Authentic Yunnan small pot rice noodles recipe

Authentic Yunnan small pot rice noodles recipe

Rice noodles are a specialty of Yunnan, and many people may have heard of Yunnan Cross-Bridge Rice Noodles. In fact, there are many ways to cook Yunnan rice noodles, and small pot rice noodles is also a common cooking method for Yunnan people. Anyone who has been to Yunnan will definitely be deeply impressed after eating the small pot rice noodles. If you like it and master the method, you can make it yourself. So, what is the authentic way to make Yunnan small pot rice noodles? Let’s take a look below.

Dishes

Rice noodles are a specialty snack in Yunnan, and small pot rice noodles are the favorite cooking method of Kunming people.

The main feature is that the rice noodles are boiled in a small pot over charcoal fire, and fresh meat is added to it to add freshness and fragrance to the rice noodles.

Rice noodles are made through processes such as rice fermentation, grinding, clarification, steaming, pressing, and rinsing. Yunnan's small pot rice noodles and cross-bridge rice noodles are the most local characteristics.

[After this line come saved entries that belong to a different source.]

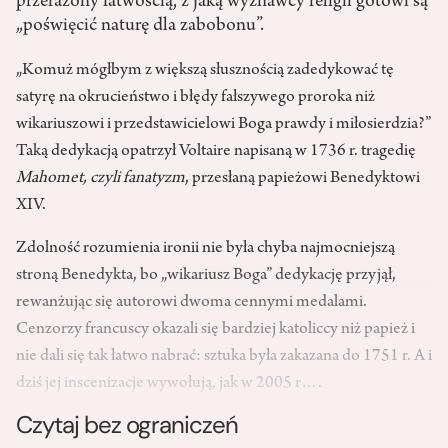
przerażony łatwością, z jaką wyznawcy religii gotowi są
„poświęcić naturę dla zabobonu”.
„Komuż mógłbym z większą słusznością zadedykować tę
satyrę na okrucieństwo i błędy fałszywego proroka niż
wikariuszowi i przedstawicielowi Boga prawdy i miłosierdzia?”
Taką dedykacją opatrzył Voltaire napisaną w 1736 r. tragedię
Mahomet, czyli fanatyzm
, przesłaną papieżowi Benedyktowi
XIV.
Zdolność rozumienia ironii nie była chyba najmocniejszą
stroną Benedykta, bo „wikariusz Boga” dedykację przyjął,
rewanżując się autorowi dwoma cennymi medalami.
Cenzorzy francuscy okazali się bardziej katoliccy niż papież i
nie dali się tak łatwo nabrać: sztuka była zakazana do 1751 r. A i
dziś jej inscenizacje wywołują, jak w 2005 r….
Czytaj bez ograniczeń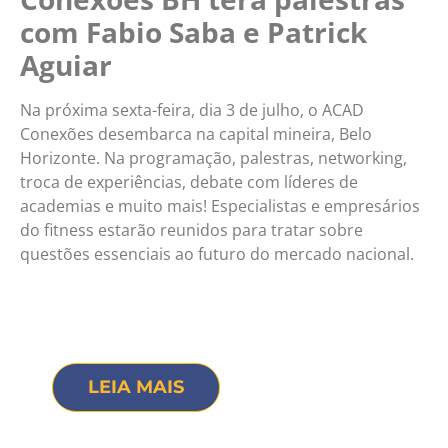
com Fabio Saba e Patrick
Aguiar
Na próxima sexta-feira, dia 3 de julho, o ACAD
Conexões desembarca na capital mineira, Belo
Horizonte. Na programação, palestras, networking,
troca de experiências, debate com líderes de
academias e muito mais! Especialistas e empresários
do fitness estarão reunidos para tratar sobre
questões essenciais ao futuro do mercado nacional.
LEIA MAIS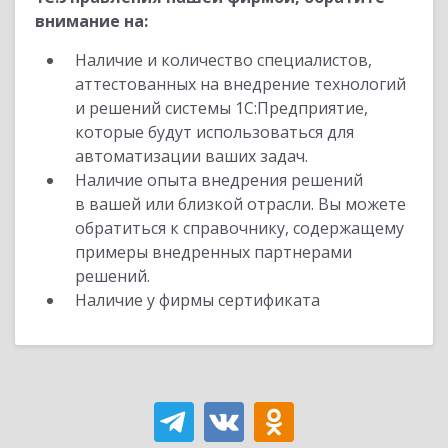
внимание на:
Наличие и количество специалистов,
аттестованных на внедрение технологий
и решений системы 1С:Предприятие,
которые будут использоваться для
автоматизации ваших задач.
Наличие опыта внедрения решений
в вашей или близкой отрасли. Вы можете
обратиться к справочнику, содержащему
примеры внедренных партнерами
решений.
Наличие у фирмы сертификата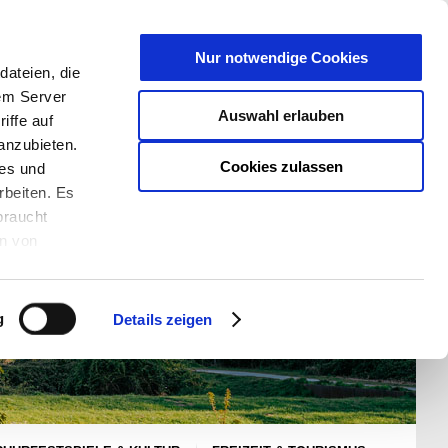
T
Nur notwendige Cookies
ateien, die
S/W - ANSICHT:
SCHRIFTGRÖßE:
rem Server
Auswahl erlauben
iffe auf
anzubieten.
Cookies zulassen
ies und
rbeiten. Es
braucht
en von
rden und wie
ookies kann
g
Details zeigen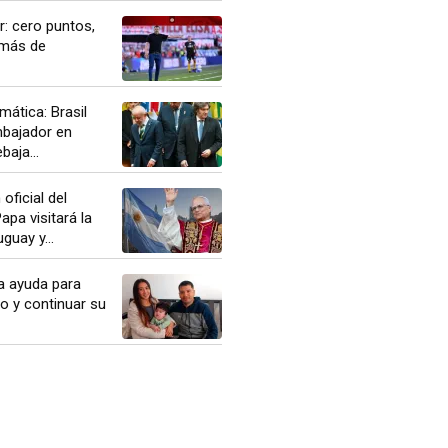
r: cero puntos,
 más de
mática: Brasil
mbajador en
baja...
oficial del
apa visitará la
guay y...
a ayuda para
co y continuar su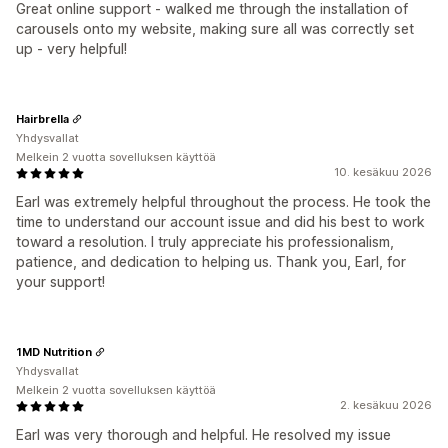
Great online support - walked me through the installation of
carousels onto my website, making sure all was correctly set
up - very helpful!
Hairbrella
Yhdysvallat
Melkein 2 vuotta sovelluksen käyttöä
10. kesäkuu 2026
Earl was extremely helpful throughout the process. He took the
time to understand our account issue and did his best to work
toward a resolution. I truly appreciate his professionalism,
patience, and dedication to helping us. Thank you, Earl, for
your support!
1MD Nutrition
Yhdysvallat
Melkein 2 vuotta sovelluksen käyttöä
2. kesäkuu 2026
Earl was very thorough and helpful. He resolved my issue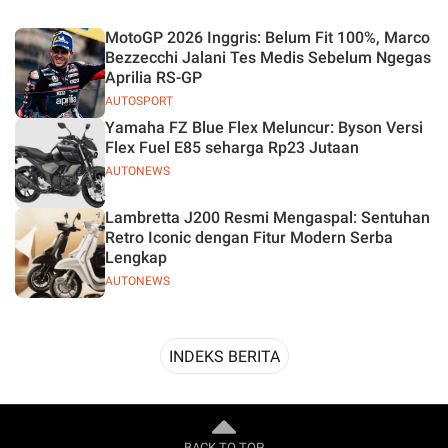
Desain
MotoGP 2026 Inggris: Belum Fit 100%, Marco
Bezzecchi Jalani Tes Medis Sebelum Ngegas
Aprilia RS-GP
AUTOSPORT
Yamaha FZ Blue Flex Meluncur: Byson Versi
Flex Fuel E85 seharga Rp23 Jutaan
AUTONEWS
Lambretta J200 Resmi Mengaspal: Sentuhan
Retro Iconic dengan Fitur Modern Serba
Lengkap
AUTONEWS
INDEKS BERITA
BACK TO TOP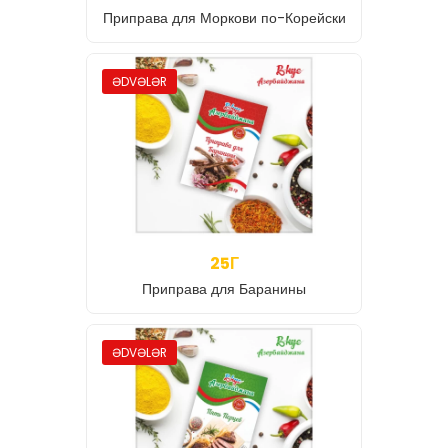
Приправа для Моркови по-Корейски
ƏDVƏLƏR
25Г
Приправа для Баранины
ƏDVƏLƏR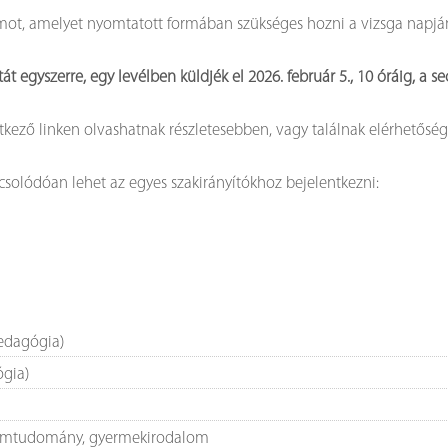
umot, amelyet nyomtatott formában szükséges hozni a vizsga napjá
gtát egyszerre, egy levélben küldjék el 2026. február 5., 10 óráig,
ező linken olvashatnak részletesebben, vagy találnak elérhetősége
olódóan lehet az egyes szakirányítókhoz bejelentkezni:
edagógia)
ógia)
alomtudomány, gyermekirodalom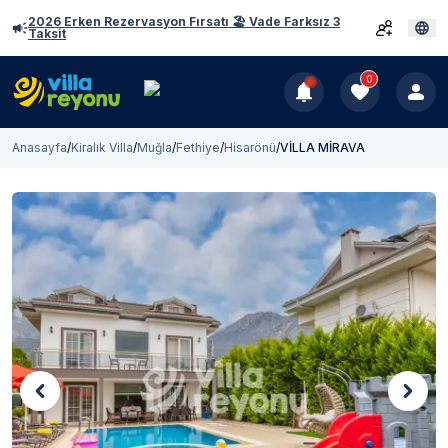
2026 Erken Rezervasyon Fırsatı 🏖️ Vade Farksız 3
Taksit
0
Anasayfa
/
Kiralık Villa
/
Muğla
/
Fethiye
/
Hisarönü
/
VİLLA MİRAVA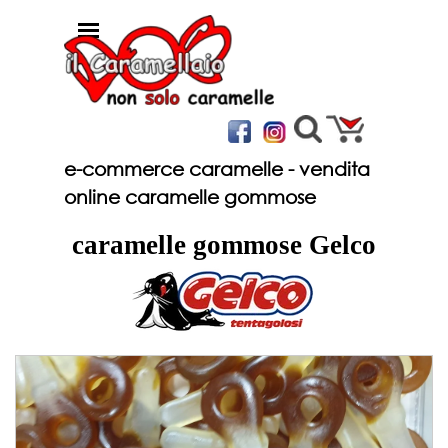
Vai ai contenuti
Salta menù
e-commerce caramelle - vendita
online caramelle gommose
caramelle gommose Gelco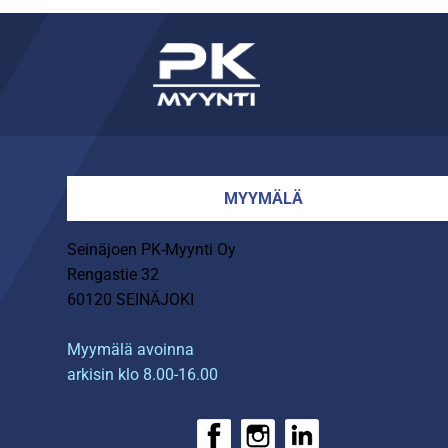
MYYMÄLÄ
Seinäjoen PK-Myynti Oy
Rengastie 32
60120 SEINÄJOKI
Myymälä avoinna
arkisin klo 8.00-16.00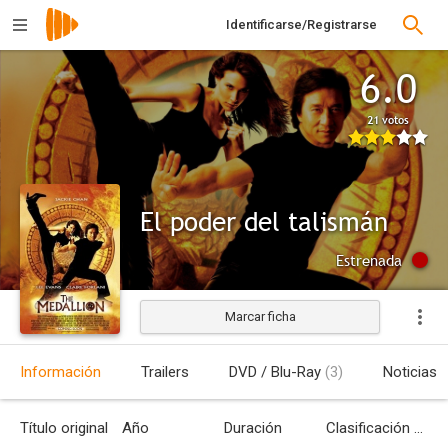
Identificarse/Registrarse
6.0
21 votos
El poder del talismán
Estrenada
Marcar ficha
Información
Trailers
DVD / Blu-Ray
(3)
Noticias
Título original
Año
Duración
Clasificación por edades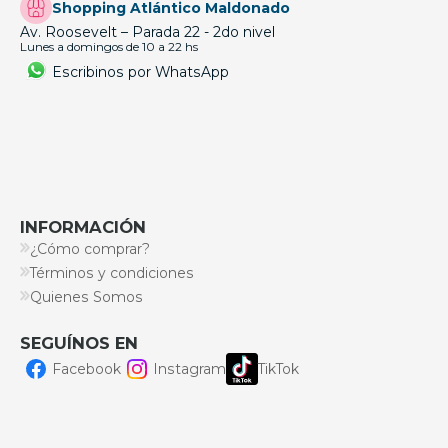
Shopping Atlántico Maldonado
Av. Roosevelt – Parada 22 - 2do nivel
Lunes a domingos de 10 a 22 hs
Escribinos por WhatsApp
INFORMACIÓN
¿Cómo comprar?
Términos y condiciones
Quienes Somos
SEGUÍNOS EN
Facebook
Instagram
TikTok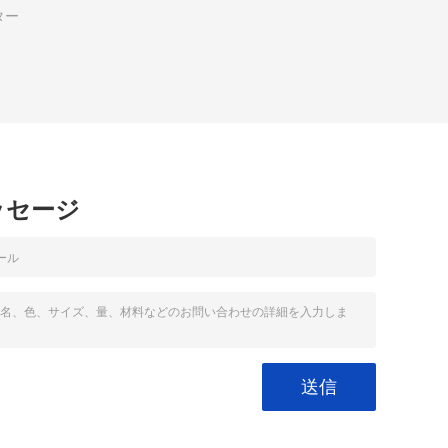
ター
ッセージ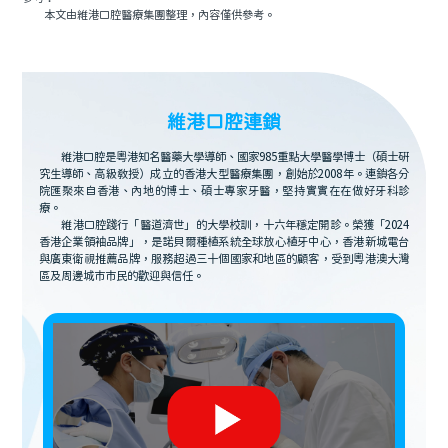
本文由維港口腔醫療集團整理，內容僅供參考。
維港口腔連鎖
維港口腔是粵港知名醫藥大學導師、國家985重點大學醫學博士（碩士研
究生導師、高級教授）成立的香港大型醫療集團，創始於2008年。連鎖各分
院匯聚來自香港、內地的博士、碩士專家牙醫，堅持實實在在做好牙科診
療。
維港口腔踐行「醫道濟世」的大學校訓，十六年穩定開診。榮獲「2024
香港企業領袖品牌」，是諾貝爾種植系統全球放心植牙中心，香港新城電台
與廣東衛視推薦品牌，服務超過三十個國家和地區的顧客，受到粵港澳大灣
區及周邊城市市民的歡迎與信任。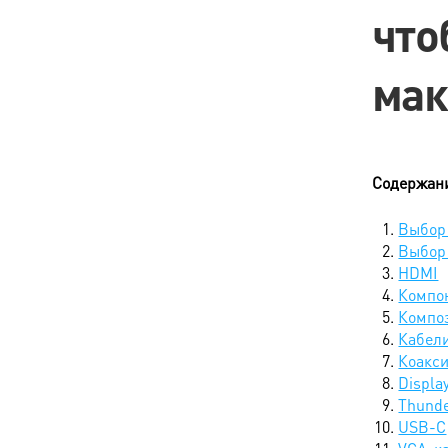
что
мак
Содержан
Выбор 
Выбор 
HDMI
Компо
Компо
Кабели
Коакс
Displa
Thunde
USB-C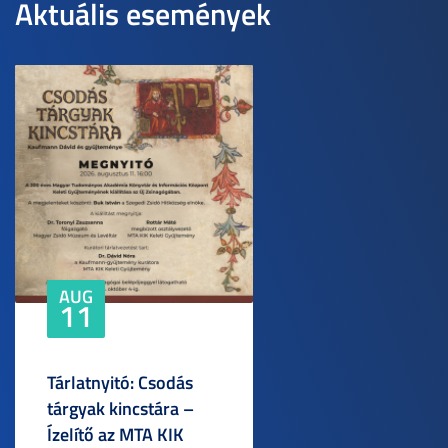
Aktuális események
AUG
11
Tárlatnyitó: Csodás
tárgyak kincstára –
Ízelítő az MTA KIK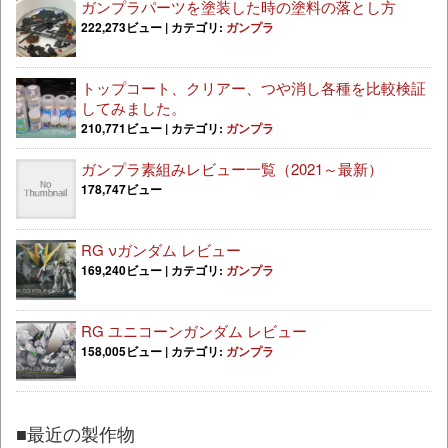
ガンプラパーツを塗装した時の塗料の落とし方
222,273ビュー
|
カテゴリ:
ガンプラ
トップコート、クリアー、つや消し各種を比較検証
してみました。
210,771ビュー
|
カテゴリ:
ガンプラ
ガンプラ素組みレビュー一覧（2021～最新）
178,747ビュー
RG νガンダム レビュー
169,240ビュー
|
カテゴリ:
ガンプラ
RG ユニコーンガンダム レビュー
158,005ビュー
|
カテゴリ:
ガンプラ
■最近の製作物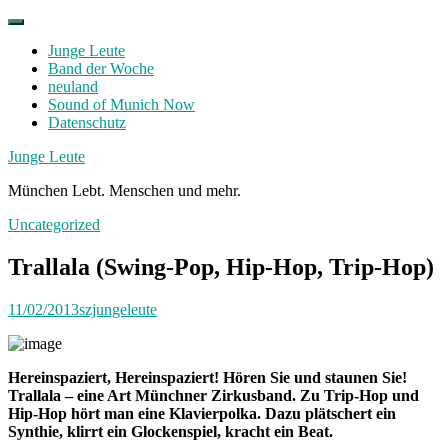
Skip
to
Junge Leute
content
Band der Woche
neuland
Sound of Munich Now
Datenschutz
Facebook
Twitter
Instagram
Junge Leute
München Lebt. Menschen und mehr.
Uncategorized
Trallala (Swing-Pop, Hip-Hop, Trip-Hop)
11/02/2013
szjungeleute
Hereinspaziert, Hereinspaziert! Hören Sie und staunen Sie!
Trallala – eine Art Münchner Zirkusband. Zu Trip-Hop und
Hip-Hop hört man eine Klavierpolka. Dazu plätschert ein
Synthie, klirrt ein Glockenspiel, kracht ein Beat.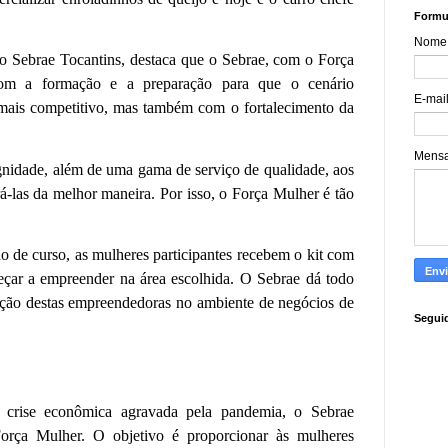
Formul
Nome
o Sebrae Tocantins, destaca que o Sebrae, com o Força
om a formação e a preparação para que o cenário
E-mai
mais competitivo, mas também com o fortalecimento da
Mens
ignidade, além de uma gama de serviço de qualidade, aos
las da melhor maneira. Por isso, o Força Mulher é tão
o de curso, as mulheres participantes recebem o kit com
eçar a empreender na área escolhida. O Sebrae dá todo
erção destas empreendedoras no ambiente de negócios de
Segui
a crise econômica agravada pela pandemia, o Sebrae
Força Mulher. O objetivo é proporcionar às mulheres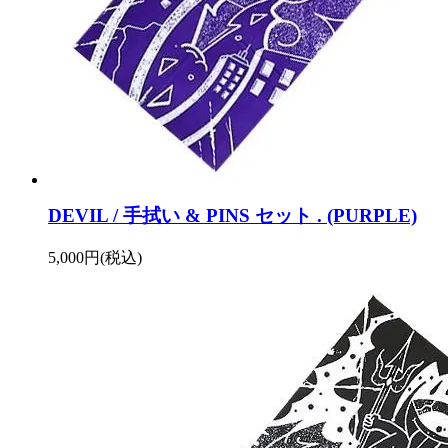
DEVIL / 手拭い & PINS セット . (PURPLE)
5,000円(税込)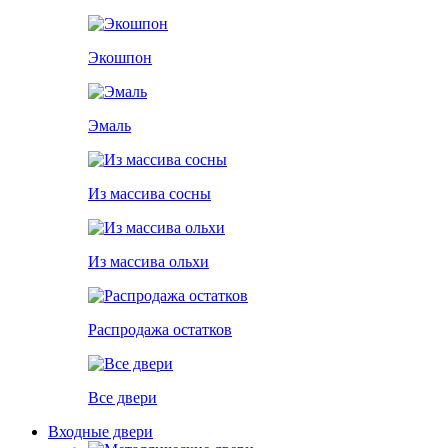
Экошпон
Эмаль
Из массива сосны
Из массива ольхи
Распродажа остатков
Все двери
Входные двери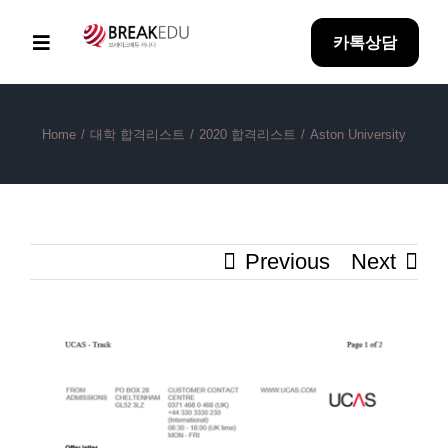
Skip
카톡상담
to
Toggle
Navigation
content
Home
Home
/
대학 합격리스트
/
2020 합격리스트
/
Aston University
Why BreakEDU
Previous
Next
아이혼자유학
방과후 과정
View
Larger
합격성과
Image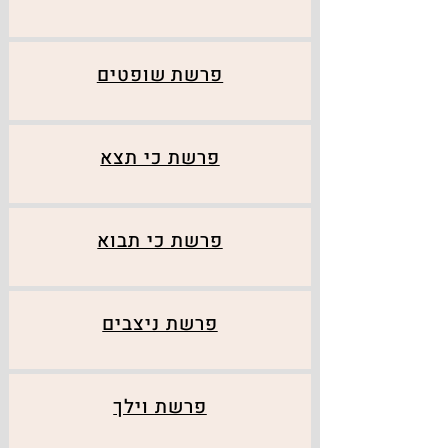
פרשת שופטים
פרשת כי תצא
פרשת כי תבוא
פרשת ניצבים
פרשת וילך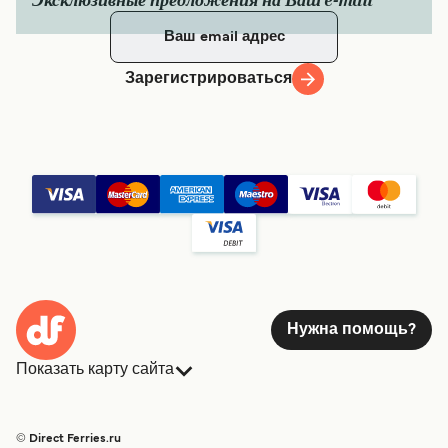
Эксклюзивные предложения на Ваш e-mail
Зарегистрироваться
Нужна помощь?
Показать карту сайта
Паромы
Бронирования
Страны
Размещение
© Direct Ferries.ru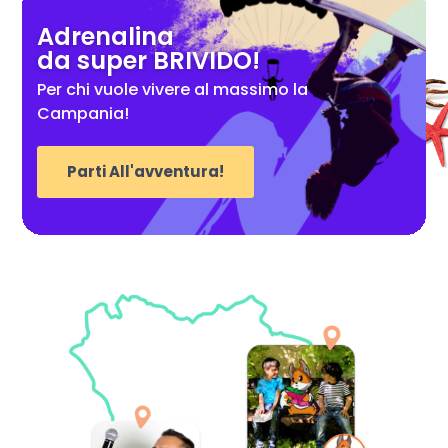
Adrenalina
da super BRIVIDO!
Per chi vuole vivere al massimo la
Campania!
Parti All'avventura!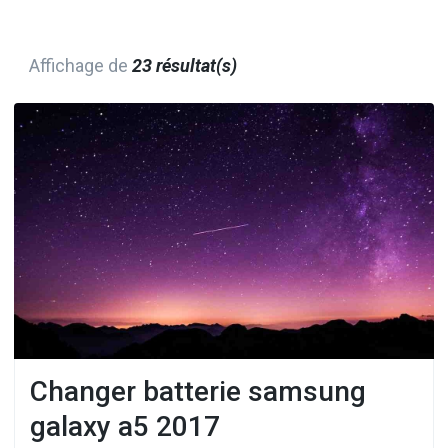
Affichage de
23 résultat(s)
Changer batterie samsung
galaxy a5 2017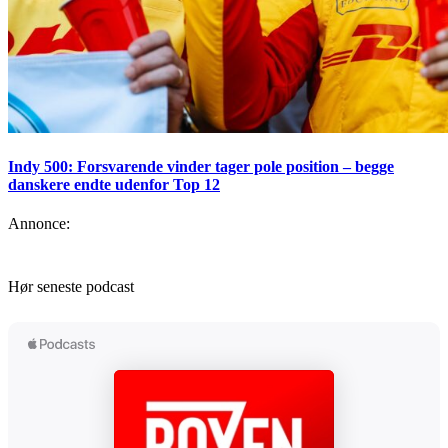
Indy 500: Forsvarende vinder tager pole position – begge
danskere endte udenfor Top 12
Annonce:
Hør seneste podcast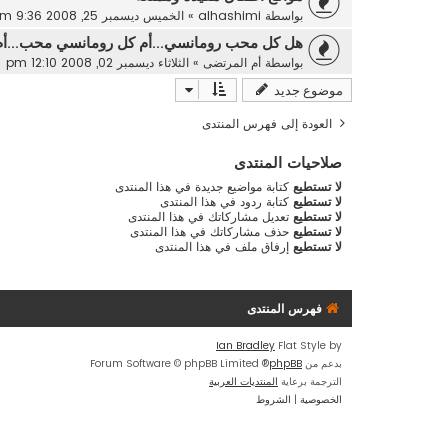
بواسطة
alhashimi
»
الخميس ديسمبر 25, 2008 9:36 pm
هل كل محب رومانسي...أم كل رومانسي محب...أم :
بواسطة
أم المرتضى
»
الثلاثاء ديسمبر 02, 2008 12:10 pm
موضوع جديد
العودة إلى فهرس المنتدى
صلاحيات المنتدى
لا تستطيع
كتابة مواضيع جديدة في هذا المنتدى
لا تستطيع
كتابة ردود في هذا المنتدى
لا تستطيع
تعديل مشاركاتك في هذا المنتدى
لا تستطيع
حذف مشاركاتك في هذا المنتدى
لا تستطيع
إرفاق ملف في هذا المنتدى
فهرس المنتدى
Ian Bradley
Flat Style by
بدعم من
phpBB
® Forum Software © phpBB Limited
الترجمة برعاية
المنتديات العربية
الخصوصية
|
الشروط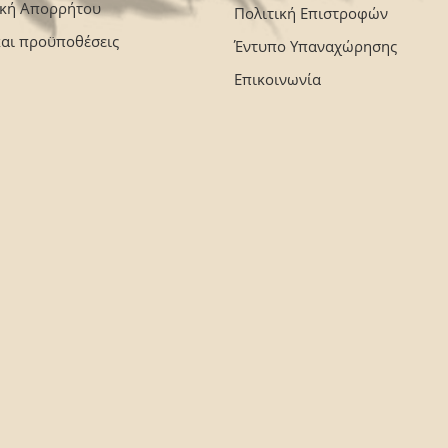
ική Απορρήτου
Πολιτική Επιστροφών
και προϋποθέσεις
Έντυπο Υπαναχώρησης
Επικοινωνία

Preparation of small pot rice noodles: After washing the shiny copper pot with water, put it on high fire, add broth, boil the leek first, then put in the nightshade rice noodles (nightshade rice noodles are more flavorful than dry rice noodles); put the evenly fat and lean minced meat into the edge of the pot and mash it with a spoon, then add salt, salty soy sauce, MSG, pickled vegetables, etc. Finally, add fresh pea tips, pour spicy red oil on it, and it is ready to be served.

practice

Ingredients

1 bowl of rice noodles

Excipients

2 chicken legs

1 piece of pork

1 bunch of baby cabbage

1 bunch of lettuce

1 pickled cucumber

1 tablespoon sauerkraut

1 bunch garlic sprouts

1 large piece of pork bone

seasoning

1 teaspoon salt

1 tsp soy sauce

1 tsp chicken stock

1 green onion

1 handful of Sichuan peppercorns

1 spoon of bean paste

1 tablespoon vegetable oil

1 handful of fresh peppercorns

1 tsp sesame oil

1 stalk of coriander

1. Wash the pork bones and set aside; prepare pickled peppers, cucumbers and sauerkraut

2. Put the cleaned pork bones into the pot and add enough water; cover and cook for more than 2 hours, and set aside the bone soup.

3. Chop the chicken legs into small pieces; put the wok on the fire, add a proper amount of cooking oil, add the Sichuan peppercorns and green peppercorns and stir-fry until fragrant

4. Add the bean paste and stir-fry until the oil turns red; add the diced chicken and stir-fry

5. After the chicken is stir-fried, add soy sauce and ginger juice; add appropriate amount of water

6. Cover the pot and simmer until the soup is thick and the meat is tender, then turn off the heat and add appropriate amount of chicken essence for seasoning.

7. Chop the pork into small pieces and set aside; chop the coriander and garlic sprouts and set aside

8. Slice the pickled cucumbers and set aside; put the minced meat, pickled cucumbers and sauerkraut in a small pot

9. Add the cooked bone soup; after the soup boils, add lettuce and baby cabbage and blanch until cooked

10. Take another pot, add water and bring to a boil; add the pre-soaked rice noodles and cook until soft.

11. Put the cooked rice noodles into the casserole; add the chicken sauce and mix well.

12. Add chopped garlic sprouts and coriander; finally pour the chicken sauce on top to make a delicious rice noodle dish.

Material:

Rice noodles, minced meat, pickled vegetables, bean sprouts, pea sprouts (the young leaves of water spinach are used here), leeks, coriander, chives, garlic, ginger, pork rib soup

practice:

1. Wash and clean the leeks, and cut into 3cm long segments; wash and cut the pea tips into 3cm long segments; wash and cut the pickled vegetables into 1cm long segments, and chop the ginger, garlic, shallots and coriander for later use.

2. Place a small pot on the stove, add pork ribs broth, bring to a boil over high heat, add pork filling, chopped ginger and garlic, use chopsticks to spread out the minced meat, then add white pepper powder, salt, and dark soy sauce in turn.

3. Then put in pickled vegetables and rice noodles in turn. When it boils, add leek segments, pea tips, bean sprouts, and wait for the soup to boil again. Pour in chili oil before serving. Pour into a soup bowl and garnish with chopped green onions and coriander.